Research, education and service to the community: New ideas for a world with new demands

May 26, 2012 at 2:30 - 3:30 pm
Senate & Board Chamber, Dining Hall Building, Wilfrid Laurier University

A robust innovation system can have a profoundly positive impact on communities when it translates into the creation of high quality jobs, industrial growth, new enterprises, improved public infrastructure and services, and a cleaner, healthier environment. Encouraging innovation has been a key policy objective for both provincial and federal governments.

As governments embrace this goal and look to our national institutions for support, they are placing new demands on universities to play a larger role in the cultural, economic and social lives of the communities in which they operate. This expanded role is creating new opportunities for universities to serve their communities and stakeholders in more complex and dynamic ways.

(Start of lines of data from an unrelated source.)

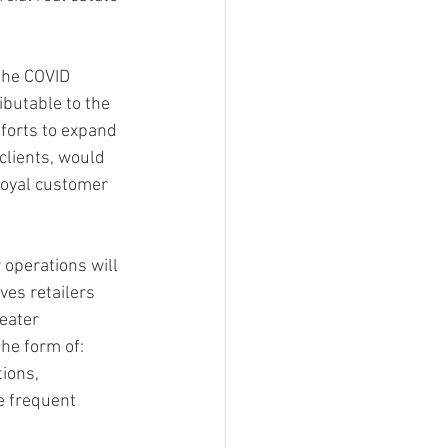
the COVID 
ibutable to the 
forts to expand 
lients, would 
 loyal customer 
 operations will 
ves retailers 
eater 
he form of: 
ions, 
e frequent 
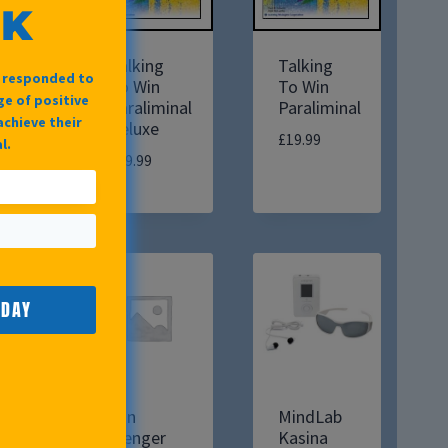
OK
Talking
Talking
e responded to
To Win
To Win
e of positive
Paraliminal
Paraliminal
achieve their
Deluxe
£
19.99
l.
£
39.99
ODAY
Win
MindLab
Wenger
Kasina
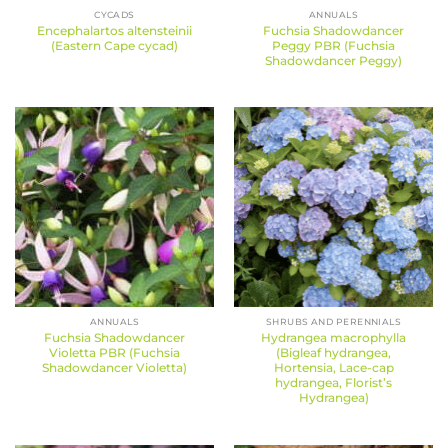
CYCADS
ANNUALS
Encephalartos altensteinii
Fuchsia Shadowdancer
(Eastern Cape cycad)
Peggy PBR (Fuchsia
Shadowdancer Peggy)
ANNUALS
SHRUBS AND PERENNIALS
Fuchsia Shadowdancer
Hydrangea macrophylla
Violetta PBR (Fuchsia
(Bigleaf hydrangea,
Shadowdancer Violetta)
Hortensia, Lace-cap
hydrangea, Florist’s
Hydrangea)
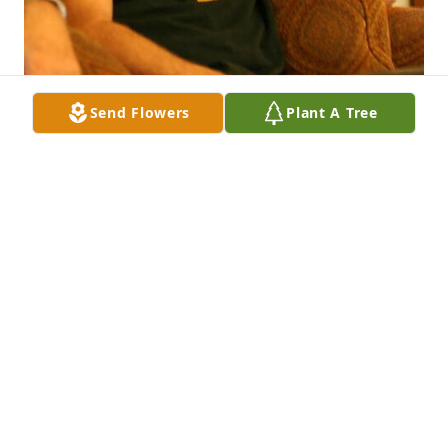
Send Flowers
Plant A Tree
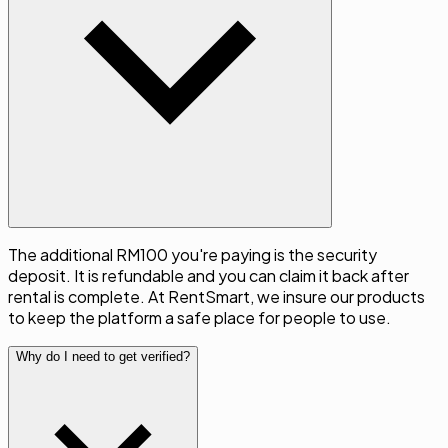
The additional RM100 you're paying is the security
deposit. It is refundable and you can claim it back after
rental is complete. At RentSmart, we insure our products
to keep the platform a safe place for people to use.
Why do I need to get verified?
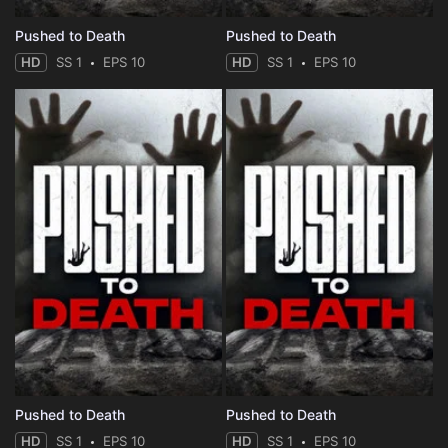
Pushed to Death
Pushed to Death
HD
SS 1
EPS 10
HD
SS 1
EPS 10
Pushed to Death
Pushed to Death
HD
SS 1
EPS 10
HD
SS 1
EPS 10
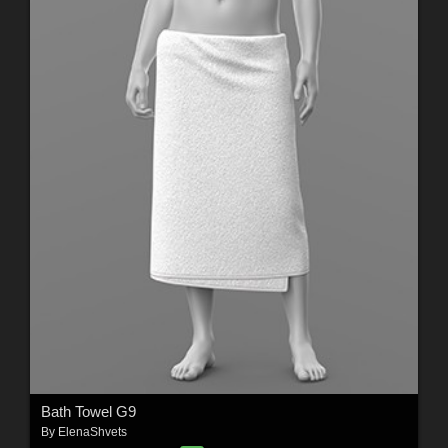
Bath Towel G9
By
ElenaShvets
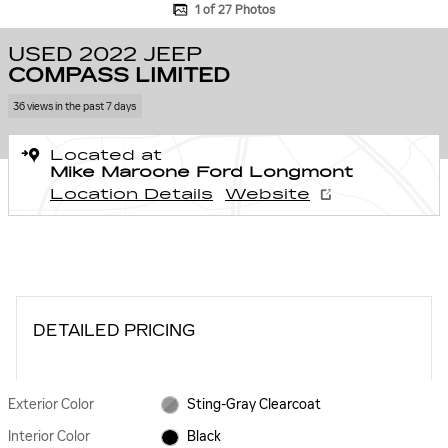
1 of 27 Photos
USED 2022 JEEP
COMPASS LIMITED
36 views in the past 7 days
Located at
Mike Maroone Ford Longmont
Location Details
Website
DETAILED PRICING
Exterior Color
Sting-Gray Clearcoat
Interior Color
Black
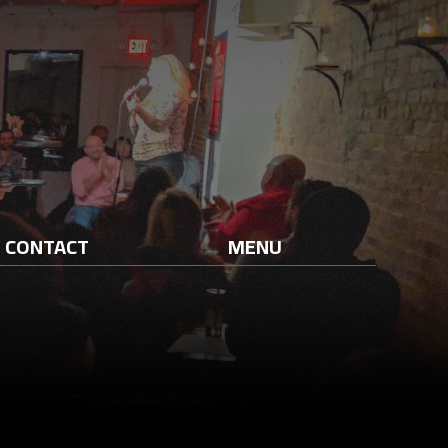
CONTACT
MENU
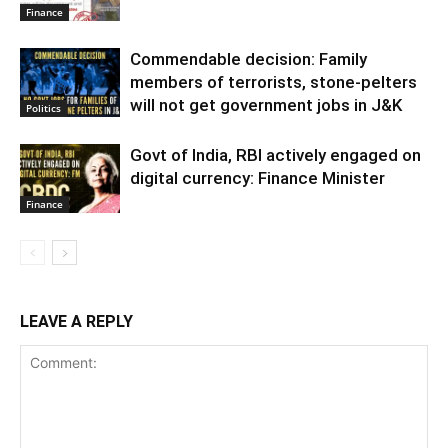
Finance
Commendable decision: Family
members of terrorists, stone-pelters
will not get government jobs in J&K
Politics
Govt of India, RBI actively engaged on
digital currency: Finance Minister
Finance
LEAVE A REPLY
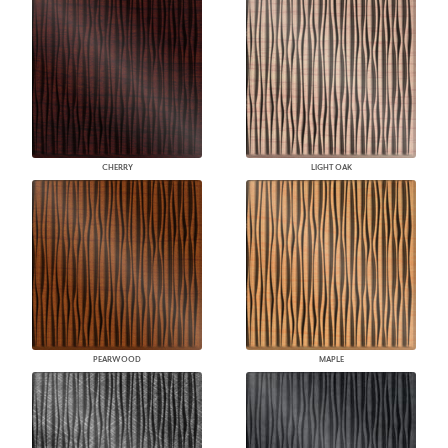
CHERRY
LIGHT OAK
PEARWOOD
MAPLE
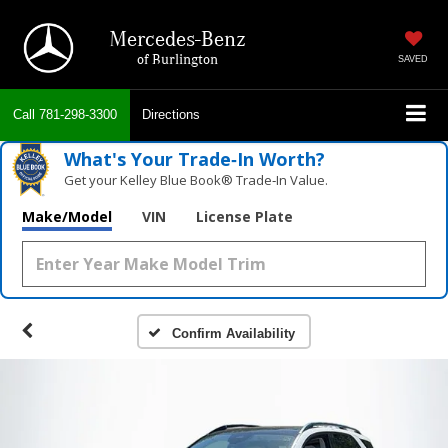
Mercedes-Benz
of Burlington
SAVED
Call
781-298-3300
Directions
What's Your Trade‑In Worth?
Get your Kelley Blue Book® Trade‑In Value.
Make/Model
VIN
License Plate
Confirm Availability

This “service to the community” model has also had an impact on the working life of academics. Terms such as “engaged scholarship,” “translational research” and “knowledge mobilization” have been added to a changing vocabulary as teaching and service move outside the university.

What do we mean by “service,” and how is the meaning changing? How do we define “community,” and how can we understand how working academics relate to the communities in which they work?

This panel, sponsored by the Canada Foundation for Innovation, will investigate new models of service in Canadian universities, looking specifically at how university leaders are defining “service” in their institutional, regional, national and global contexts.